Wherever a picture appears in the data below, omit it, and restate everything else word for word.

======== Records for processing

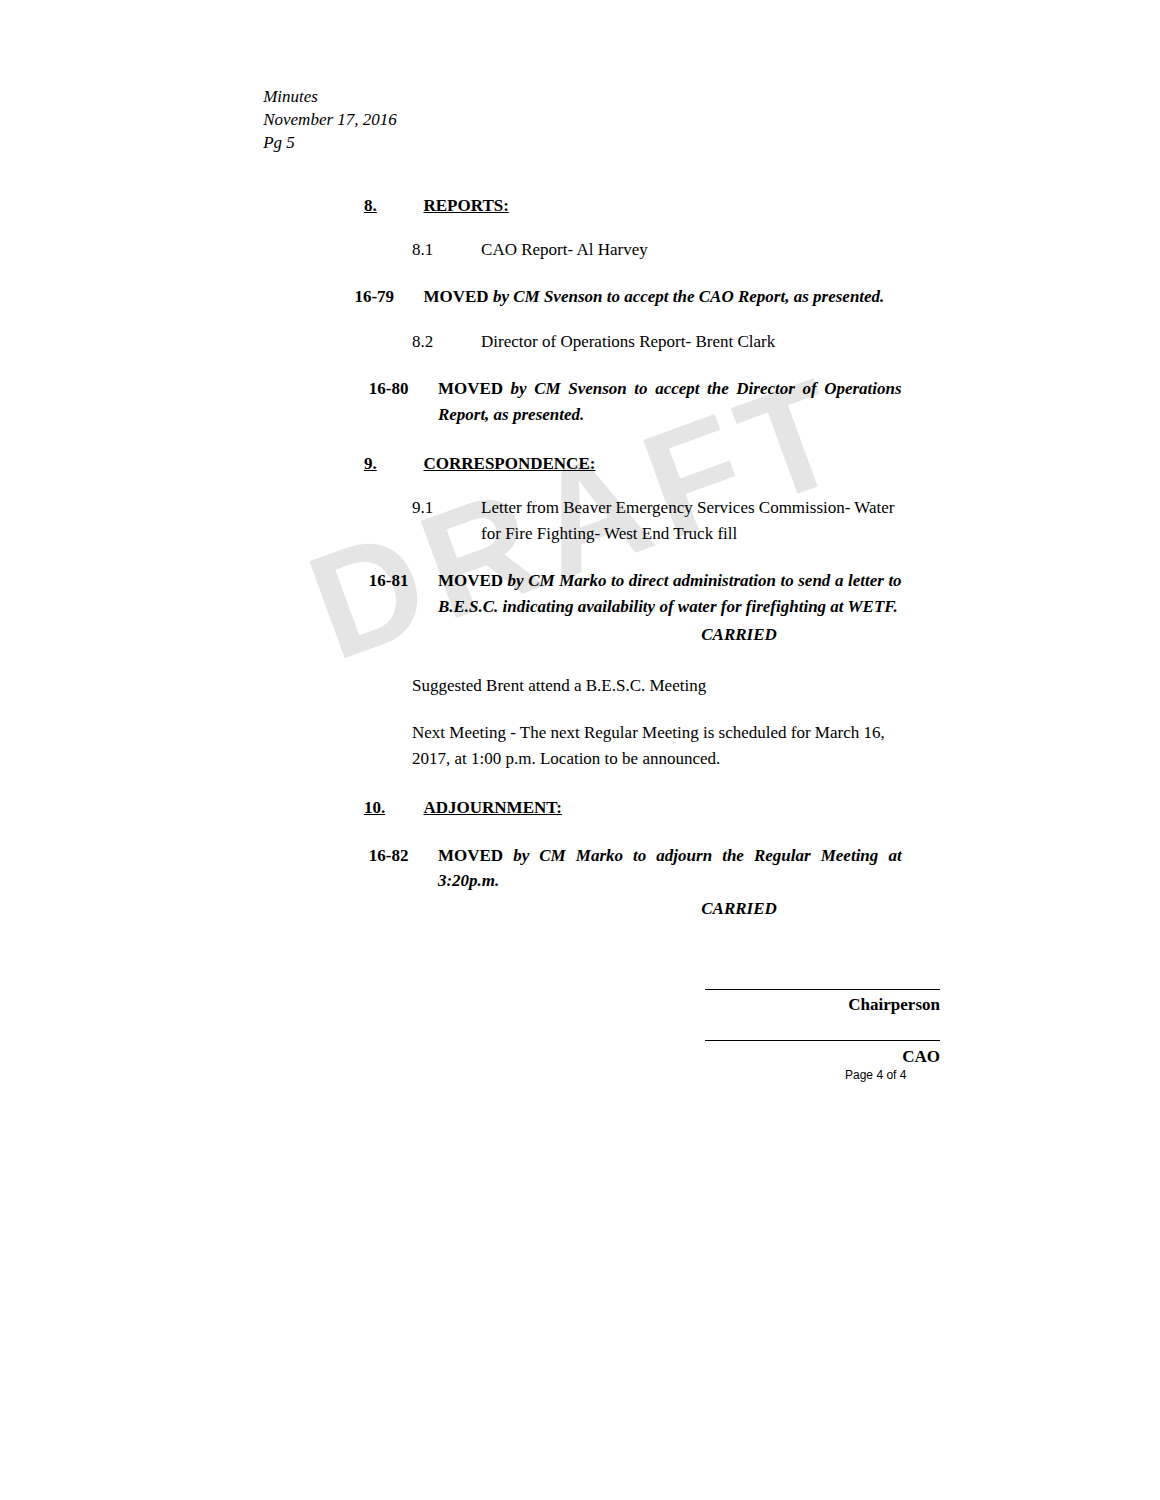DRAFT
Minutes
November 17, 2016
Pg 5
8. REPORTS:
8.1 CAO Report- Al Harvey
16-79 MOVED by CM Svenson to accept the CAO Report, as presented.
8.2 Director of Operations Report- Brent Clark
16-80 MOVED by CM Svenson to accept the Director of Operations Report, as presented.
9. CORRESPONDENCE:
9.1 Letter from Beaver Emergency Services Commission- Water for Fire Fighting- West End Truck fill
16-81 MOVED by CM Marko to direct administration to send a letter to B.E.S.C. indicating availability of water for firefighting at WETF.
CARRIED
Suggested Brent attend a B.E.S.C. Meeting
Next Meeting - The next Regular Meeting is scheduled for March 16, 2017, at 1:00 p.m. Location to be announced.
10. ADJOURNMENT:
16-82 MOVED by CM Marko to adjourn the Regular Meeting at 3:20p.m.
CARRIED
Chairperson
CAO
Page 4 of 4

================

### Result of the exercise
DRAFT
Minutes
November 17, 2016
Pg 5
8. REPORTS:
8.1 CAO Report- Al Harvey
16-79 MOVED by CM Svenson to accept the CAO Report, as presented.
8.2 Director of Operations Report- Brent Clark
16-80 MOVED by CM Svenson to accept the Director of Operations Report, as presented.
9. CORRESPONDENCE:
9.1 Letter from Beaver Emergency Services Commission- Water for Fire Fighting- West End Truck fill
16-81 MOVED by CM Marko to direct administration to send a letter to B.E.S.C. indicating availability of water for firefighting at WETF.
CARRIED
Suggested Brent attend a B.E.S.C. Meeting
Next Meeting - The next Regular Meeting is scheduled for March 16, 2017, at 1:00 p.m. Location to be announced.
10. ADJOURNMENT:
16-82 MOVED by CM Marko to adjourn the Regular Meeting at 3:20p.m.
CARRIED
Chairperson
CAO
Page 4 of 4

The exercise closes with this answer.